The demand for change within both political parties claimed the career of a veteran House Democrat in New England on Tuesday, as Rep. Mike Capuano (D-MA) was defeated by Boston City Councilor Ayanna Pressley, who will now likely become the first black woman elected to Congress by voters in Massachusetts.
Capuano is the fourth incumbent House member to lose a race for re-election in 2018, joining Rep. Joe Crowley (D-NY), Rep. Robert Pittenger (R-NC), and Rep. Mark Sanford (R-NC).
As of now, 58 House sitting House members will not return for the new Congress in January of 2019 - that's already more than the 57 changes which occurred in the 2016 election cycle, and the number for 2018 is likely to go up more in November.
Progressive groups celebrated the win by Pressley.

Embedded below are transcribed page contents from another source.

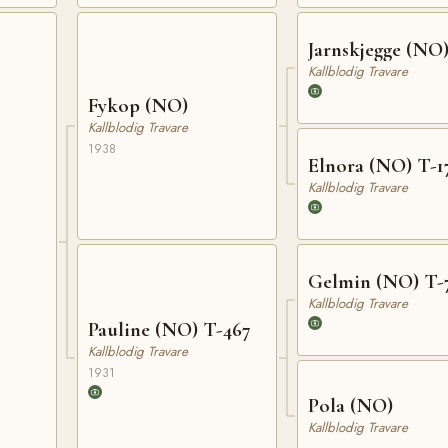
Jarnskjegge (NO
Kallblodig Travare
Fykop (NO)
Kallblodig Travare
1938
Elnora (NO) T-1
Kallblodig Travare
Gelmin (NO) T-
Kallblodig Travare
Pauline (NO) T-467
Kallblodig Travare
1931
Pola (NO)
Kallblodig Travare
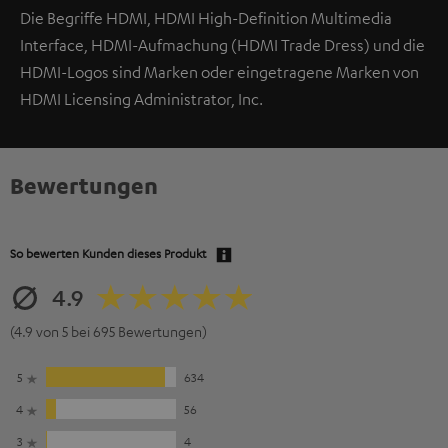
Die Begriffe HDMI, HDMI High-Definition Multimedia
Interface, HDMI-Aufmachung (HDMI Trade Dress) und die
HDMI-Logos sind Marken oder eingetragene Marken von
HDMI Licensing Administrator, Inc.
Bewertungen
So bewerten Kunden dieses Produkt
4.9
(4.9 von 5 bei 695 Bewertungen)
5
634
4
56
3
4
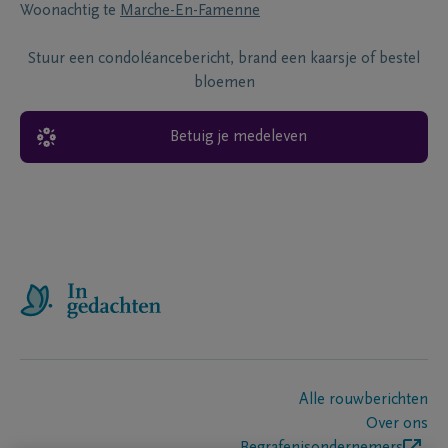
Woonachtig te
Marche-En-Famenne
Stuur een condoléancebericht, brand een kaarsje of bestel
bloemen
Betuig je medeleven
Alle rouwberichten
Over ons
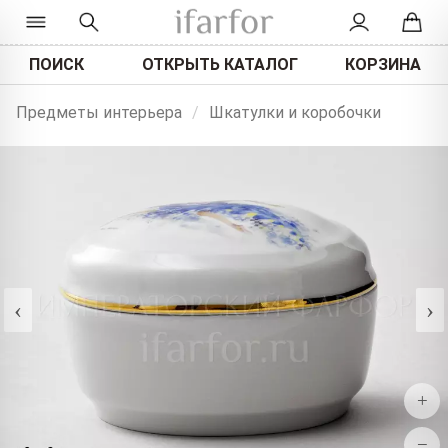
ПОИСК
ОТКРЫТЬ КАТАЛОГ
КОРЗИНА
Предметы интерьера
/
Шкатулки и коробочки
‹
›
+
−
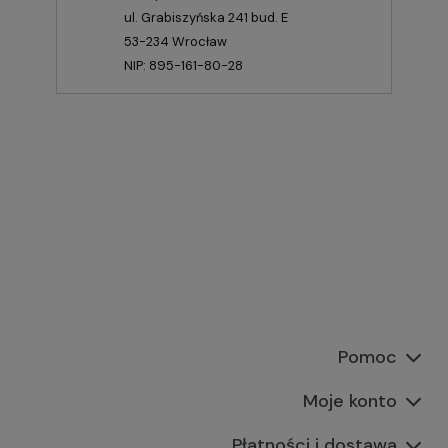
ul. Grabiszyńska 241 bud. E
53-234 Wrocław
NIP: 895-161-80-28
Pomoc
Moje konto
Płatności i dostawa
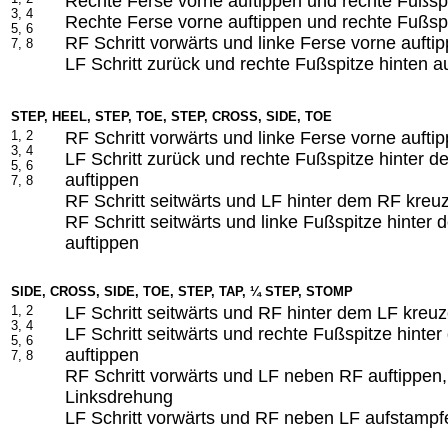
Rechte Ferse vorne auftippen und rechte Fußspi
3, 4
Rechte Ferse vorne auftippen und rechte Fußspi
5, 6
RF Schritt vorwärts und linke Ferse vorne aufti
7, 8
LF Schritt zurück und rechte Fußspitze hinten a
STEP, HEEL, STEP, TOE, STEP, CROSS, SIDE, TOE
1, 2
RF Schritt vorwärts und linke Ferse vorne aufti
3, 4
LF Schritt zurück und rechte Fußspitze hinter 
5, 6
auftippen
7, 8
RF Schritt seitwärts und LF hinter dem RF kreu
RF Schritt seitwärts und linke Fußspitze hinter
auftippen
SIDE, CROSS, SIDE, TOE, STEP, TAP, ¼ STEP, STOMP
1, 2
LF Schritt seitwärts und RF hinter dem LF kreu
3, 4
LF Schritt seitwärts und rechte Fußspitze hinte
5, 6
auftippen
7, 8
RF Schritt vorwärts und LF neben RF auftippen
Linksdrehung
LF Schritt vorwärts und RF neben LF aufstampf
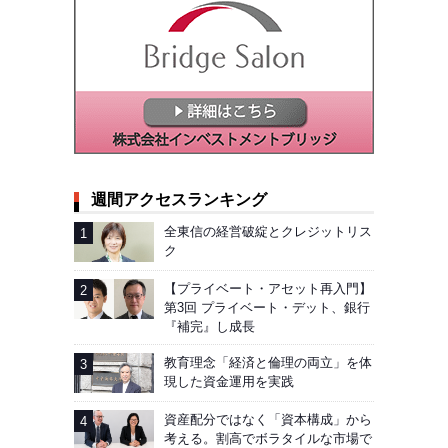
週間アクセスランキング
全東信の経営破綻とクレジットリス
ク
【プライベート・アセット再入門】
第3回 プライベート・デット、銀行
『補完』し成長
教育理念「経済と倫理の両立」を体
現した資金運用を実践
資産配分ではなく「資本構成」から
考える。割高でボラタイルな市場で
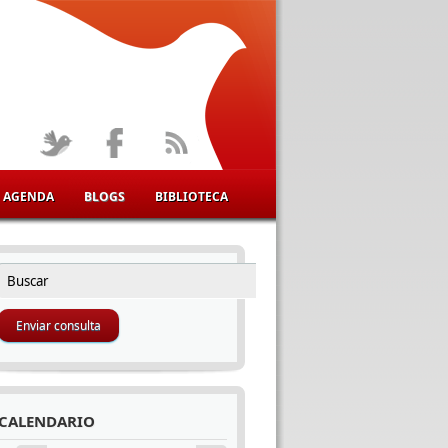
AGENDA
BLOGS
BIBLIOTECA
Buscar
FORMULARIO DE BÚSQUEDA
CALENDARIO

"A fearless fighter for Boston's Black, brown, and white working families, Ayanna Pressley will be a champion for progressive priorities like Medicare for All and criminal justice reform in Congress," said Jim Dean, head of the group Democracy for America.
The result was another example of female candidates flexing their muscles in Democratic races in 2018.
"Fact: so far in 2018 Dems have nominated women in 50% of House races, excluding incumbents (125/252). On GOP side, 18% (33/188)," said political expert Dave Wasserman on Twitter.
Pressley was another one of those victorious women on the Democratic side, who could be bringing major change to the makeup of the party on Capitol Hill in November.